We report on a series of 122 consecutive robot-assisted RP before and after the implementation of the betty.care app (cohort A: standard of care, n=60; cohort B: optimized program, n=62). The primary end point was continence recovery, defined as "0 or 1 safety pad per day" at 6 weeks after surgery. Secondary end points were length of stay, same-day discharge, complications, readmissions, and number of days alive and out of hospital within 30 days from surgery.

RESULTS

Both cohorts were comparable in terms of age, prostate-specific antigen, prostate volume, and disease aggressiveness. Intraoperative parameters (lymph node dissection, operative time, and bilateral nerve-sparing surgery) were comparable in both groups, except for blood loss, which was significantly higher in cohort B (182 vs 125 cc; P=.008). The 6-week continence rate was improved in cohort B in both univariable and multivariable analyses (92% vs 75%; P=.01).

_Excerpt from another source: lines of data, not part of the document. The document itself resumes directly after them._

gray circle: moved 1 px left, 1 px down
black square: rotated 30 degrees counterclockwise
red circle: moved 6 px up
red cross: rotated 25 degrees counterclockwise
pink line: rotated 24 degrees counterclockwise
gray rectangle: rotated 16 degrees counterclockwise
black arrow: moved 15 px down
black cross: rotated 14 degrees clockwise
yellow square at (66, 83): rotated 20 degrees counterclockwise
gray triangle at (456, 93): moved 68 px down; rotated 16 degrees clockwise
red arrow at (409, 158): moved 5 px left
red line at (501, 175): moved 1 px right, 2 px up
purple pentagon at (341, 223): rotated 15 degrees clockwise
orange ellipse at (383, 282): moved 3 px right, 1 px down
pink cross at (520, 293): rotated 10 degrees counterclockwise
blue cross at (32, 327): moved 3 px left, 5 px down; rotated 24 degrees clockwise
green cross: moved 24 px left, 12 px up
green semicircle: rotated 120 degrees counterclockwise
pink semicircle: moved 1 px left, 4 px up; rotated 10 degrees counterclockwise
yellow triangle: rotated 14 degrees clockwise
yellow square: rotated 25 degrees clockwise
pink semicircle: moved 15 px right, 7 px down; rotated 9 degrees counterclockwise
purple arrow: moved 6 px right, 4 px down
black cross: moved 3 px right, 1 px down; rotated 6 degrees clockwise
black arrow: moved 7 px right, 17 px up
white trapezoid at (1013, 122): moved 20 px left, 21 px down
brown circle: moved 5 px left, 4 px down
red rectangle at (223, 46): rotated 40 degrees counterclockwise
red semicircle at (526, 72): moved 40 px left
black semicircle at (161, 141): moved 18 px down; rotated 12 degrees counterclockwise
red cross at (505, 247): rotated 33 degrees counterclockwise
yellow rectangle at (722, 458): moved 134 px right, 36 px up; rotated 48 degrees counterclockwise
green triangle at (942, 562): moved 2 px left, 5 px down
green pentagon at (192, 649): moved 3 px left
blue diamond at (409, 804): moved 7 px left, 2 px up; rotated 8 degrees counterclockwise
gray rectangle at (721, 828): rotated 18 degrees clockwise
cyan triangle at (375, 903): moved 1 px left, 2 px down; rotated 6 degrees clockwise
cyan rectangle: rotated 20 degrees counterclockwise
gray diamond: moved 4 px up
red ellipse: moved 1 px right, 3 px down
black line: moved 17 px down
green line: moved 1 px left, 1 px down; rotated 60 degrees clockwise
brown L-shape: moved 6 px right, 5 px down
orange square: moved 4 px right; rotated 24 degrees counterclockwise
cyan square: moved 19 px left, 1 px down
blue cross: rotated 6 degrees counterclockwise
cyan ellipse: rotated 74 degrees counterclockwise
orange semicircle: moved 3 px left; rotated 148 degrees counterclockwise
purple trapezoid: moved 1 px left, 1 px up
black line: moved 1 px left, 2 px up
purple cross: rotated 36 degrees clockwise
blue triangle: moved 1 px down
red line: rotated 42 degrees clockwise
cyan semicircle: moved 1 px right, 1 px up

There were trends favoring cohort B for all secondary end points with a minimal 30% benefit compared with cohort A. Grade 2 or more complications occurred less frequently in cohort B (13% vs 3.2%; P=.042). Same-day discharge and readmission rates were 35% and 53% (P=.043), and 3.3% and 1.6% (P=.54) in cohorts A and B, respectively. Mean length of stay was reduced by 0.2 days in cohort B (0.58 vs 0.78 days; P=.10). The main limitation was the absence of randomization.

CONCLUSIONS

The implementation of a mobile app that provides a holistic approach to the perioperative period, integrating prehabilitation, rehabilitation, and remote monitoring, could lead to the improvement of important functional outcomes after RP and could replicate an on-site prehabilitation program. Multicenter validation is needed.

摘要

背景

电子健康可有助于复制传统手术术前康复计划的益处,并克服与人力资源和医疗保健相关成本有关的组织限制。

目的

我们旨在评估使用一款为根治性前列腺切除术(RP)后的准备和康复设计的个性化移动应用程序的优化围手术期计划的影响。

方法

我们报告了在实施betty.care应用程序之前和之后的一系列连续122例机器人辅助RP(队列A:标准护理,n = 60;队列B:优化计划,n = 62)。主要终点是控尿恢复,定义为术后6周时“每天使用0或1个安全护垫”。次要终点包括住院时间、当日出院、并发症、再入院以及术后30天内存活且未住院的天数。

结果

两组在年龄、前列腺特异性抗原、前列腺体积和疾病侵袭性方面具有可比性。除失血情况外,两组的术中参数(淋巴结清扫、手术时间和双侧神经保留手术)具有可比性,队列B中的失血量显著更高(182 vs 125 cc;P = 0.008)。在单变量和多变量分析中,队列B的6周控尿率均有所提高(92% vs 75%;P = 0.01)。与队列A相比,所有次要终点均倾向于队列B,获益最小为30%。队列B中2级或更高级别并发症的发生率较低(13% vs 3.2%;P = 0.042)。队列A和队列B的当日出院率和再入院率分别为35%和53%(P = 0.043),以及3.3%和1.6%(P = 0.54)。队列B的平均住院时间减少了0.2天(0.58 vs 0.78天;P = 0.10)。主要局限性是缺乏随机分组。

结论

实施一款为围手术期提供整体方法、整合术前康复、康复和远程监测的移动应用程序,可能会改善RP后的重要功能结局,并可复制现场术前康复计划。需要进行多中心验证。